Les élections municipales restent celles où la participation est la plus importante. Sans doute, les électeurs ont-ils le sentiment que la gestion de la commune concerne directement leur cadre de vie et que cette gestion sera faite par des personnes qui partageront ce cadre de vie et qui, du coup, auront d’autres critères que des objectifs purement technocratiques. Il faut reconnaître que l’éloignement des centres de décision politique et l’attribution à l’Europe de nombreuses mesures – attribution à juste titre fréquente –, ainsi que
l’évocation du rôle joué par des instances internationales, vont à rebours du
sentiment d’implication qui fait encore
la vigueur des élections municipales. Ils conduisent à attribuer aux politiques lointains des critères abstraits purement technocratiques. Je ne m’arrêterai pas sur ce point souvent évoqué dans le discours social.
Quid du statut politique
de l’apathie ?
On le voit, la désaffection à l’endroit du politique a des raisons variées mais surtout, les unes et les autres, fort peu conjoncturelles. Il ne s’agit pas d’un trait momentané de l’Histoire qui cèdera bientôt la place à de nouveaux enchantements. On a pu théoriser cette désaffection à l’aide d’idées diverses. Certaines sont allègres et sécurisantes (malins, nous serions parvenus à nous libérer même du politique), d’autres moroses ou inquiétantes (nos démocraties auraient évolué par reflux du pluralisme vers un état post-démocratique, voire vers un totalitarisme tranquille). Au-delà de ces humeurs, nous devrions débattre au moins sur le point de savoir si l’apathie politique est le fait d’une évolution en quelque sorte sage des démocraties, voire une preuve de leur maturité, ou si elle est le symptôme d’une maladie possiblement mortelle de ces démocraties.
- Je ne dis pas des alternances, les alternatives ayant disparu avec l’alternance.
- On sait que François Mitterrand avait envisagé de procéder à des changements constitutionnels.

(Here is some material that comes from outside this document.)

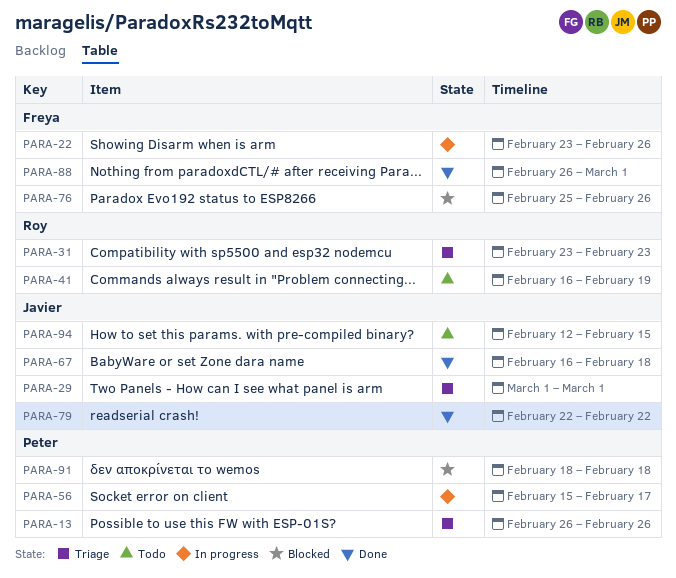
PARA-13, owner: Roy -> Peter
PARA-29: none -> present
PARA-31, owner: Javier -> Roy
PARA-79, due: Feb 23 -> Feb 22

La Constitution héritée du gaullisme l’a finalement satisfait.
- Guerre gagnée à plate couture par les États-Unis qui assuraient son État-major et l’essentiel de sa logistique.
- Certains disent plus volontiers pour adoucir le propos : l’économie de marché.
- Un sondage montre que les Français sont convaincus d’avoir réussi leur vie et que c’est dans le cadre familial que se construit cette réussite.